**TEXTE DE LA PAGE**

┌────────

Le danger? «Les personnes préalablement sensibilisées à ces différentes classes de substances pourraient développer des allergies cutanées, comme des dermatites ou de l’eczéma de contact, même dans les concentrations usuelles autorisées pour chacune d’entre elles. Ces réactions sont réversibles et, dans la plupart des cas, sans gravité», souligne Nicolas Roth, expert toxicologue au Scaht. Le degré de risque varie selon la substance. En règle générale, les parfums/fragrances, et notamment les huiles essentielles, ont un potentiel nettement plus allergisant que les agents conservateurs. On estime que 1% de la population serait sensibilisée à ces substances.
Parmi les substances relevées dans les treize produits, le Comité scientifique européen pour la sécurité des consommateurs (SCCS) pointe notamment du doigt le citral, la coumarine, l’eugénol, le géraniol, le limonène et le linalool. Leur présence est d’autant plus fâcheuse que, contrairement aux filtres UV et aux agents conservateurs, qui sont des composants utiles, les parfums sont des ingrédients dont on pourrait se passer. Ce n’est pas totalement vrai pour certaines huiles essentielles que les fabricants peuvent utiliser pour d’autres raisons, comme leur action antioxydante.
Du côté des agents conservateurs, la bonne nouvelle est incontestablement l’absence de méthylisothiazolinone (MIT). Substance que l’industrie cosmétique utilise parfois pour remplacer des parabènes et qui provoque de nombreux eczémas de contact (lire «Parabènes remplacés par pire», BàS 3/2014).

└────────

**CONSIGNE**
Recopiez mot pour mot le passage du texte sur les substances allergisantes situé entre « Parmi les substances » et « leur action antioxydante. », bornes incluses.

Entrées enregistrées:
┌────────

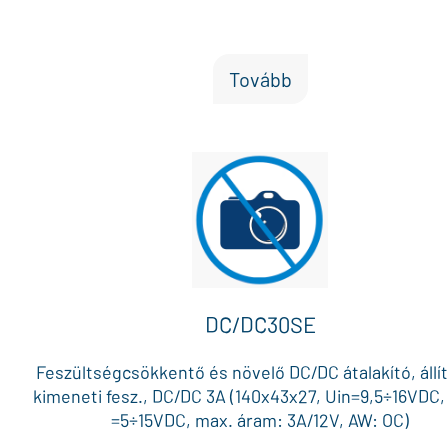
Tovább
DC/DC30SE
Feszültségcsökkentő és növelő DC/DC átalakító, állí
kimeneti fesz., DC/DC 3A (140x43x27, Uin=9,5÷16VDC,
=5÷15VDC, max. áram: 3A/12V, AW: OC)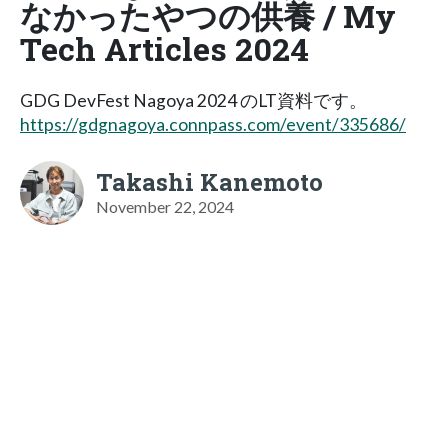
なかったやつの供養 / My
Tech Articles 2024
GDG DevFest Nagoya 2024 のLT資料です。
https://gdgnagoya.connpass.com/event/335686/
Takashi Kanemoto
November 22, 2024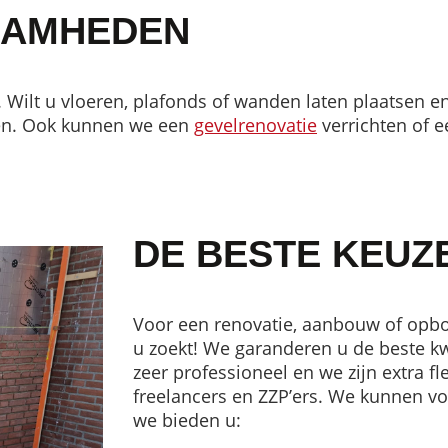
AAMHEDEN
en. Wilt u vloeren, plafonds of wanden laten plaatsen
eren. Ook kunnen we een
gevelrenovatie
verrichten of 
DE BESTE KEUZ
Voor een renovatie, aanbouw of opbo
u zoekt! We garanderen u de beste kw
zeer professioneel en we zijn extra 
freelancers en ZZP’ers. We kunnen voo
we bieden u: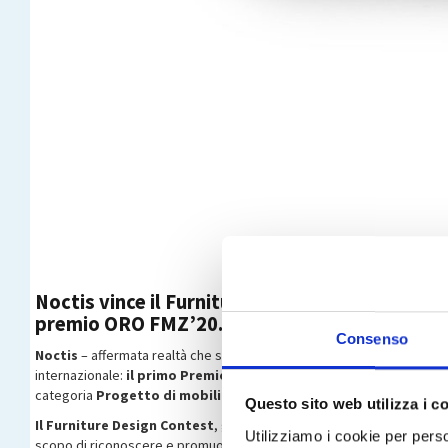
Noctis vince il Furniture Design Contest - ind
premio ORO FMZ’20.
Consenso
Noctis
– affermata realtà che sfiora i 30 anni di storia, passione e ri
internazionale:
il primo Premio ORO FMZ’20 del Forniture Desig
categoria
Progetto di mobili innovativi
.
Questo sito web utilizza i c
Il Furniture Design Contest
, giunto alla sua seconda edizione, è un 
Utilizziamo i cookie per perso
scopo di riconoscere e promuovere la cultura del design nel settore a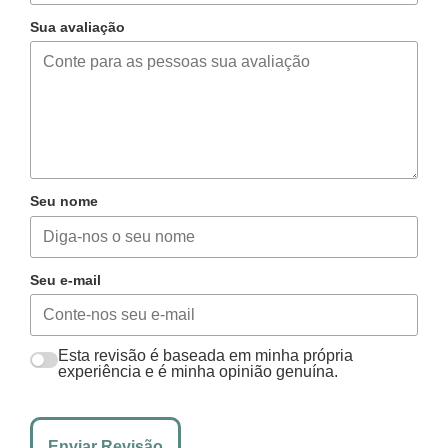
Sua avaliação
Seu nome
Seu e-mail
Esta revisão é baseada em minha própria
experiência e é minha opinião genuína.
Enviar Revisão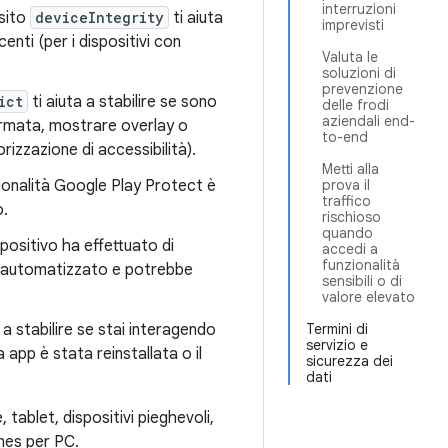
interruzioni
esito
deviceIntegrity
ti aiuta
imprevisti
enti (per i dispositivi con
Valuta le
soluzioni di
prevenzione
ict
ti aiuta a stabilire se sono
delle frodi
aziendali end-
ermata, mostrare overlay o
to-end
rizzazione di accessibilità).
Metti alla
prova il
nzionalità Google Play Protect è
traffico
o.
rischioso
quando
ispositivo ha effettuato di
accedi a
funzionalità
co automatizzato e potrebbe
sensibili o di
valore elevato
Termini di
 a stabilire se stai interagendo
servizio e
app è stata reinstallata o il
sicurezza dei
dati
 tablet, dispositivi pieghevoli,
mes per PC.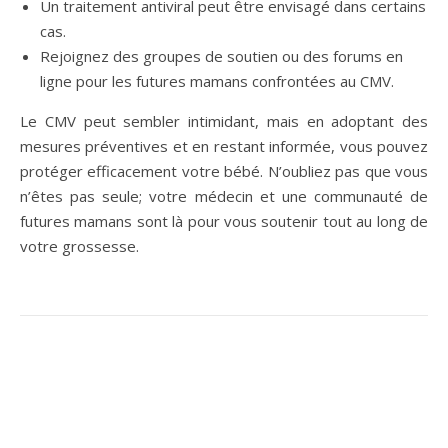
Un traitement antiviral peut être envisagé dans certains
cas.
Rejoignez des groupes de soutien ou des forums en
ligne pour les futures mamans confrontées au CMV.
Le CMV peut sembler intimidant, mais en adoptant des
mesures préventives et en restant informée, vous pouvez
protéger efficacement votre bébé. N’oubliez pas que vous
n’êtes pas seule; votre médecin et une communauté de
futures mamans sont là pour vous soutenir tout au long de
votre grossesse.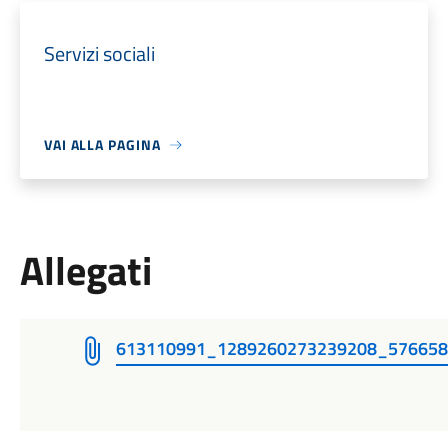
Servizi sociali
VAI ALLA PAGINA
Allegati
613110991_1289260273239208_57665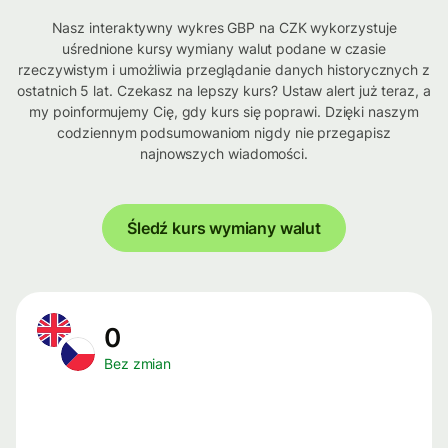
Nasz interaktywny wykres GBP na CZK wykorzystuje
uśrednione kursy wymiany walut podane w czasie
rzeczywistym i umożliwia przeglądanie danych historycznych z
ostatnich 5 lat. Czekasz na lepszy kurs? Ustaw alert już teraz, a
my poinformujemy Cię, gdy kurs się poprawi. Dzięki naszym
codziennym podsumowaniom nigdy nie przegapisz
najnowszych wiadomości.
Śledź kurs wymiany walut
0
Bez zmian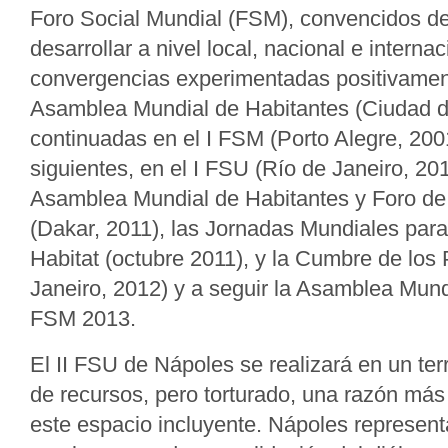
Foro Social Mundial (FSM), convencidos de
desarrollar a nivel local, nacional e internac
convergencias experimentadas positivamente
Asamblea Mundial de Habitantes (Ciudad d
continuadas en el I FSM (Porto Alegre, 2001
siguientes, en el I FSU (Río de Janeiro, 201
Asamblea Mundial de Habitantes y Foro de 
(Dakar, 2011), las Jornadas Mundiales para
Habitat (octubre 2011), y la Cumbre de los
Janeiro, 2012) y a seguir la Asamblea Mund
FSM 2013.
El II FSU de Nápoles se realizará en un terr
de recursos, pero torturado, una razón más 
este espacio incluyente. Nápoles representa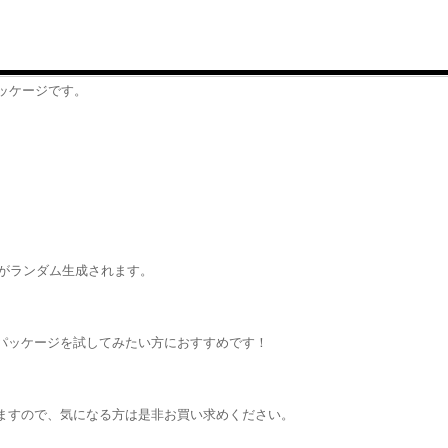
ッケージです。
事がランダム生成されます。
パッケージを試してみたい方におすすめです！
ますので、気になる方は是非お買い求めください。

└────────

**RÉSULTAT ATTENDU**
Parmi les substances relevées dans les treize produits, le Comité scientifique européen pour la sécurité des consommateurs (SCCS) pointe notamment du doigt le citral, la coumarine, l’eugénol, le géraniol, le limonène et le linalool. Leur présence est d’autant plus fâcheuse que, contrairement aux filtres UV et aux agents conservateurs, qui sont des composants utiles, les parfums sont des ingrédients dont on pourrait se passer. Ce n’est pas totalement vrai pour certaines huiles essentielles que les fabricants peuvent utiliser pour d’autres raisons, comme leur action antioxydante.